**TASKS TO CARRY OUT:**
A – In the article on the instantprint "quiet quitting" survey, list every impersonal means of quitting a job that it names.
B – Carry on writing the article on the instantprint "quiet quitting" survey from the point where it ends.

**PAGE EXCERPT:**
════════

A recent survey conducted by instantprint, the leading UK-based online printer serving over 750,000 businesses, has shed light on a growing trend among UK office workers known as “quiet quitting.”

The study, which interviewed 1,000 employees, aimed to explore the reasons behind frequent job-hopping and the prevalence of silent exits in the workplace.

The findings unveiled a range of unconventional quitting methods employed by UK office workers, including ghosting, quitting via text, and simply walking out. Shockingly, over one-fifth of the respondents had changed jobs three times within the past three years, indicating a significant turnover rate in the workforce.

Among the reasons cited for quitting, being underpaid or dissatisfaction with salary emerged as the most prevalent, with 32.52 percent of respondents ranking it as a primary motivation.

How do most people quit their job?

The survey revealed that a staggering 46.95 percent of participants had quit a job through impersonal means such as text, email, call, or voicemail. Additionally, 14.63 percent admitted to ghosting their employers, while 27.85 percent intentionally performed poorly until the end of their notice period or were placed on gardening leave.

════════

**DATA EXCERPT:**
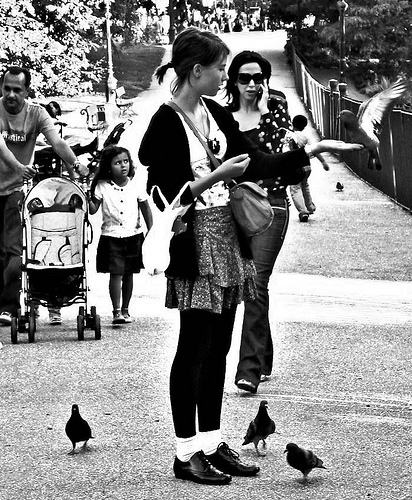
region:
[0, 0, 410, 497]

════════

**EXPECTED RESPONSES:**
A – text, email, call, voicemail

B –
Furthermore, 45.33 percent of respondents disclosed that they had started their own businesses or pursued side hustles, which had subsequently become their full-time occupations within the last three years. Social media influence played a role in 13.21 percent of respondents’ decisions to quit their jobs.

What about generational job-hopping tendencies?

The data highlighted a generational difference in job-hopping tendencies, with younger employees being more prone to switching jobs frequently. Individuals under the age of 18, or part of Generation X, had changed jobs an average of four times within the past three years. Comparatively, 52 percent of 18-24-year-olds had changed jobs once, while 39 percent of those aged 45-55 had switched positions three times. Notably, all respondents aged 65 and above reported no job changes during the specified period.

Traditional methods of resigning, such as handing in a resignation letter in person, appear to be dwindling in popularity. The survey revealed alternative ways in which employees chose to quit their jobs, including via text, email, call, voicemail, or by abruptly walking out of the workplace without returning. Astonishingly, 46.95 percent of respondents admitted to quitting through impersonal means, with 64.07 percent of these individuals falling into the 25-34 age bracket. Meanwhile, 27.85 percent intentionally performed poorly until the end of their notice period, and 28.86 percent chose to leave their desks permanently.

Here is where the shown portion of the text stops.